Un disco importante, che nasce da un ritiro nelle campagne romane, in totale solitudine e suonato completamente da solo. Lo definisce una costruzione artigianale composta per se stesso, un regalo per festeggiare i vent’anni di carriera, creato in totale libertà artistica, senza pressioni commerciali di alcun genere. La pace nella realizzazione di “Una somma di piccole cose” è stata la condizione ideale per la genesi di un lavoro intimo, ma non esclusivo, capace invece di includere l’ascoltatore e di avvolgerlo in una narrazione malinconica ed emozionante.
Niccolò Fabi sceglie di esordire con sei brani da questo nuovo album, proposti tutti di seguito. Un’ottima idea, supportata dall’entusiasmo di una band giovane, capitanata dal cantautore Bianco, energica quando serve, senza sovrastare la voce di Fabi, che arriva nitida come una carezza gentile in una serata mite, dopo la tempesta del pomeriggio a Verona. Il primo mini set è chiuso da “Una mano sugli occhi”, una canzone d’amore, ma anche di riconoscenza, di rispetto, di comprensione. Si accompagna solo con il piano e l’empatia sale alle stelle, il Teatro Romano (sold out in ogni settore) esplode in un boato di meraviglia.

Fabi è strabiliato dalla cornice che si trova di fronte, ringrazia a più riprese e spiega come diverse fasi della vita possano generare canzoni diverse trattando lo stesso tema amoroso. Da “Una mano sugli occhi” che descrive l’amore maturo, fatto di gesti semplici ed efficaci, a “Ostinatamente” dal primissimo album del 1997, che vive l’amore come ossessione, come aria che manca nei polmoni, tipico degli eccessi dei primi amori. La scaletta prosegue con brani più celebri, come “E’ non è” e “Il negozio di antiquariato”, che sugli spalti il pubblico canta con trasporto. Da “Ecco”, album del 2013, ascoltiamo la title track e la splendida “Sedici modi di dire verde”, canzone ispirata da un viaggio in Africa e dalla collaborazione con Medici con l’Africa Cuamm, la prima organizzazione italiana che promuove e tutela la salute delle popolazioni africane, per cui Niccolò chiede un grande applauso.
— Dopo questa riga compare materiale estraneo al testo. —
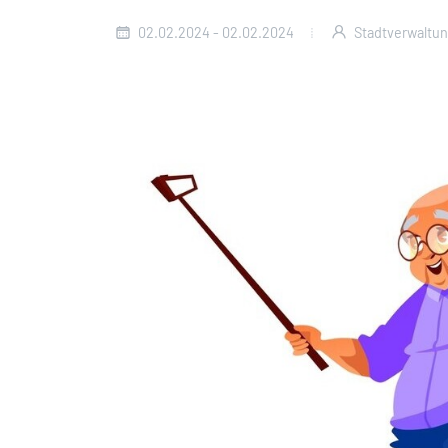
02.02.2024 - 02.02.2024
Stadtverwaltun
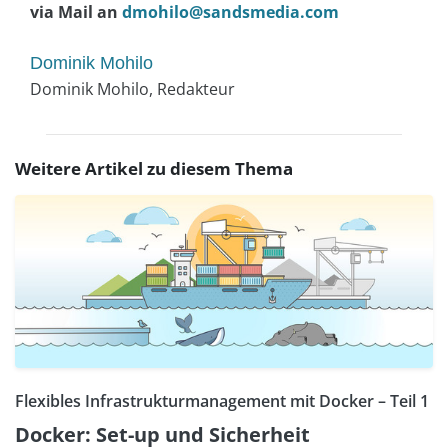
via Mail an
dmohilo@sandsmedia.com
Dominik Mohilo
Dominik Mohilo, Redakteur
Weitere Artikel zu diesem Thema
Flexibles Infrastrukturmanagement mit Docker – Teil 1
Docker: Set-up und Sicherheit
Il concerto continua con il racconto dell’esperienza con gli amici Gazzè e Silvestri: viaggi, un album scritto a sei mani, un tour trionfale con memorabile chiusura all’Arena di Verona. Due anni intensi e bellissimi, che gli hanno lasciato una maggiore padronanza nella gestione dello show, nell’interazione con la platea. Una sbornia di successo che ha generato poi l’esigenza di tornare ad impossessarsi delle sue atmosfere acustiche e dei suoi tempi, senza dimenticare le emozioni vissute nel periodo del Trio. Sceglie di riproporle anche stasera, per rendere omaggio alla chiusura areniana memorabile di quel Tour con "Giovanni sulla Terra", "Solo un uomo" e "Costruire".  Quest’ultimo brano, inserito in "Novo Mesto" del 2006, stupisce sempre per l’immediatezza della scrittura, la capacità di mettere a fuoco come dare un senso al vivere, perchè "costruire è sapere e potere rinunciare alla perfezione”.
Il main set si chiude con la sua canzone più celebre, “Lasciarsi un giorno a Roma”, che presentò timidamente a Sanremo nel ’98, che ebbe un grande successo, e che ora è proposta con la band in versione più rock, con festa finale dei fans sotto il palco.
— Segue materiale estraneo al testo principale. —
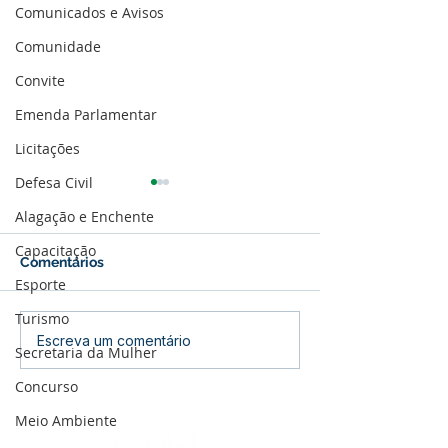
Comunicados e Avisos
Comunidade
Convite
Emenda Parlamentar
Licitações
Defesa Civil
Alagação e Enchente
Capacitação
Comentários
Esporte
Turismo
Parabéns, Acre! 64 anos
12 de junho: Fel
Escreva um comentário
Secretaria da Mulher
de conquistas e
dos Namorados
esperança
Concurso
Meio Ambiente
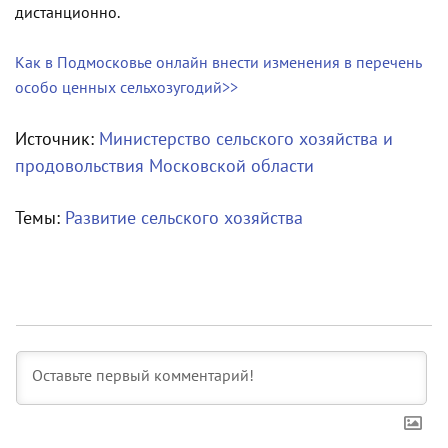
дистанционно.
Как в Подмосковье онлайн внести изменения в перечень
особо ценных сельхозугодий>>
Источник:
Министерство сельского хозяйства и
продовольствия Московской области
Темы:
Развитие сельского хозяйства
Gli applausi del Teatro sono fragorosi, Niccolò Fabi rientra e suona al pianoforte l’ultima traccia del nuovo album “Vince chi molla”, che sventola bandiera bianca alle guerre con se stessi, agli appesantimenti del quotidiano, e sposa le cose semplici, da gestire con maggiore leggerezza.
In chiusura di bis c’è spazio per una canzone di Bianco, giovane cantautore piemontese che accompagna Fabi con la sua band, e che ha portato una ventata di freschezza e di energia vitale anche al canzoniere dell’artista romano.  
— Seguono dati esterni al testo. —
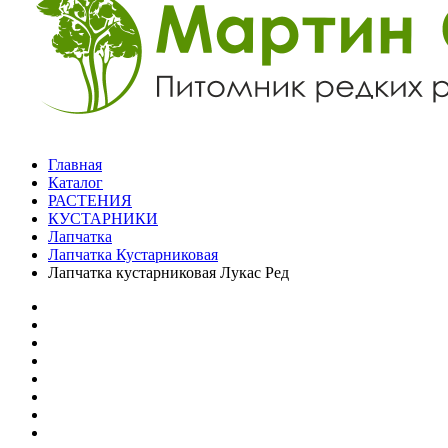
Главная
Каталог
РАСТЕНИЯ
КУСТАРНИКИ
Лапчатка
Лапчатка Кустарниковая
Лапчатка кустарниковая Лукас Ред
Dopo “Una buona idea”, l’ultimo rientro sul palco è per “Lontano da me”, più che una canzone un manifesto esistenziale sul tema del viaggio e della ricerca di se stessi, amatissima dalla platea. Due ore emozionanti ed intense, un cantautore che si è speso mettendosi a nudo, senza colpi drammatici, con i toni soffusi che lo contraddistinguono da sempre, un trionfo meritatissimo quello di questa sera.

Una delle tracce più intense dell’ultimo album recita “Facciamo finta che chi fa successo se lo merita”…ma in questo caso nessuna finzione, Niccolò Fabi lo merita questo successo, conquistato con integrità, passione e peso specifico dato ad ogni singola parola scritta nei suoi testi.